Le paradoxe d’une continuité institutionnalisée

C’est là que réside le paradoxe central du pouvoir de Faure Gnassingbé. Après tant d’années à la tête du pays, la question ne devrait plus être de savoir comment se maintenir par de nouvelles configurations institutionnelles, mais comment convaincre durablement les Togolais que leur choix peut réellement infléchir la direction du pays.

Une démocratie ne se juge pas au nombre d’institutions qu’elle possède ni aux textes qu’elle adopte. Elle se mesure avant tout à la possibilité effective de l’alternance, à l’indépendance des institutions et à la capacité des citoyens à sanctionner ou à reconduire leurs dirigeants par le vote.

Lorsque les mécanismes institutionnels deviennent assez complexes pour que le pouvoir change de forme sans changer de mains, la méfiance s’installe.

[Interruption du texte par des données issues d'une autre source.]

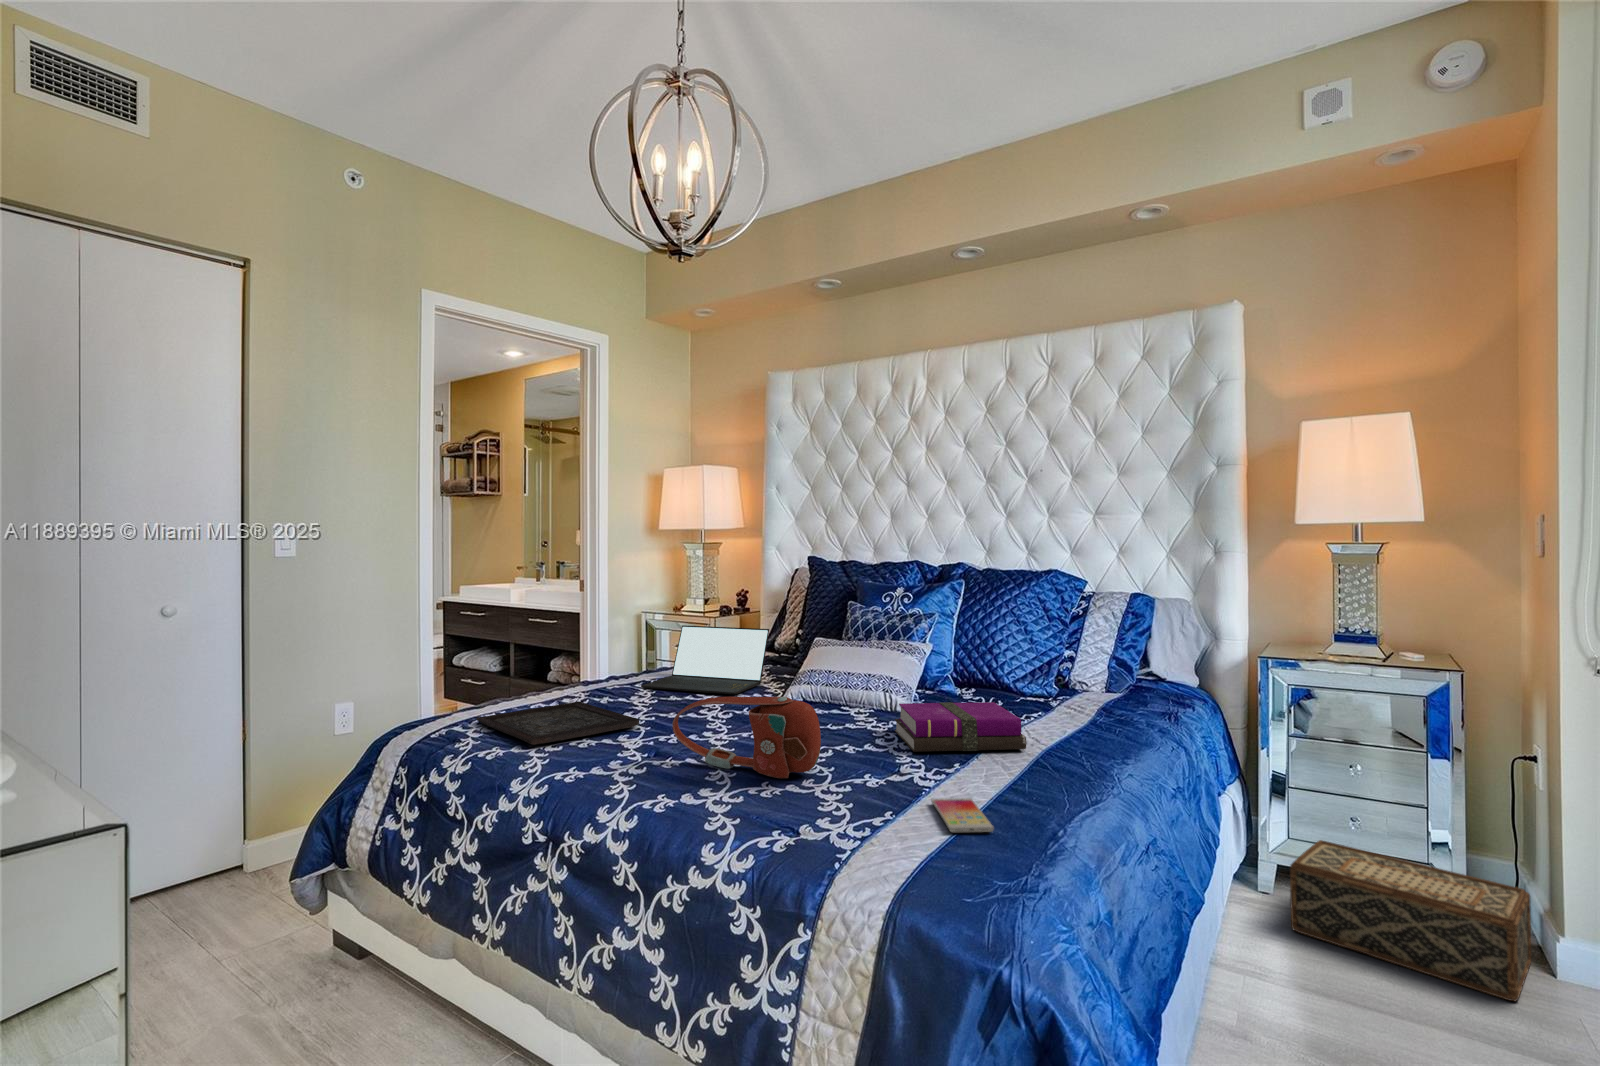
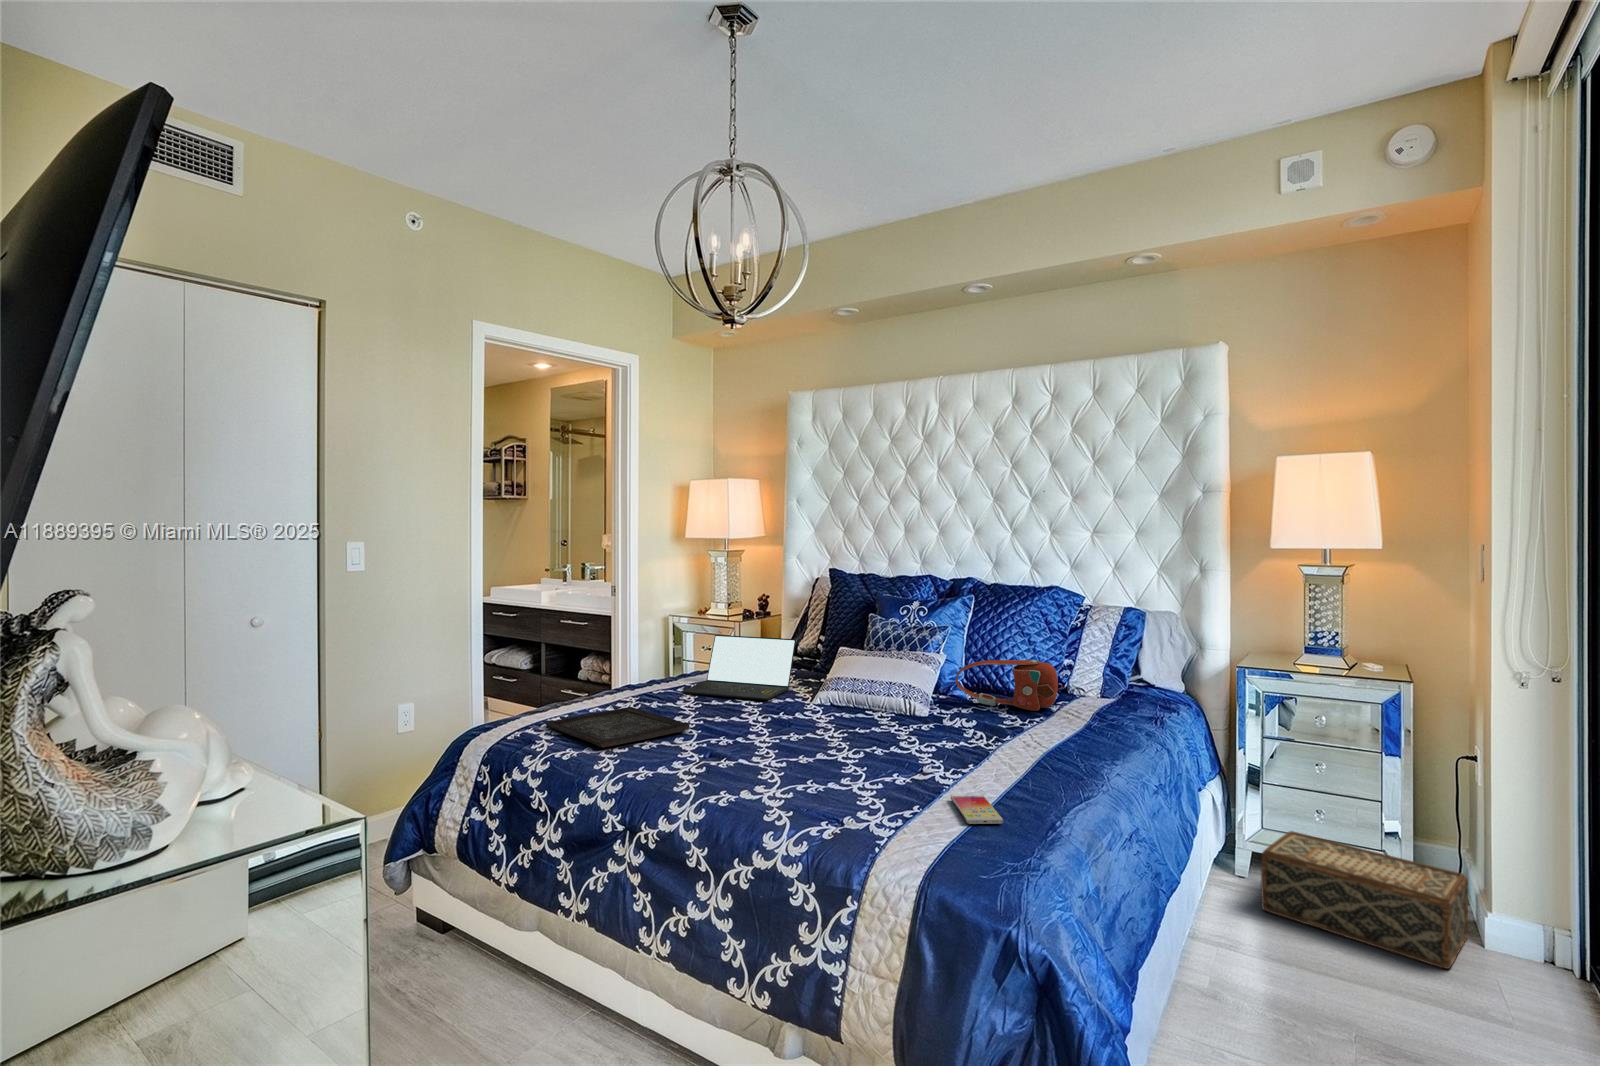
handbag: present [673,697,821,779] -> present [955,660,1058,711]
notebook: present [895,702,1026,752] -> none [914,710,1030,754]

Et c’est précisément cette question que le pouvoir togolais ne pourra pas contourner indéfiniment : si Faure Gnassingbé est réellement persuadé de bénéficier de la confiance des Togolais, pourquoi tant de transformations semblent-elles nécessaires pour garantir la pérennité de son influence politique ?

Au fond, le débat togolais ne se résume plus à un homme désireux de conserver le pouvoir. Il porte sur un système politique confronté à une exigence simple : permettre enfin aux citoyens de décider librement, clairement et sans ambiguïté qui doit gouverner le pays.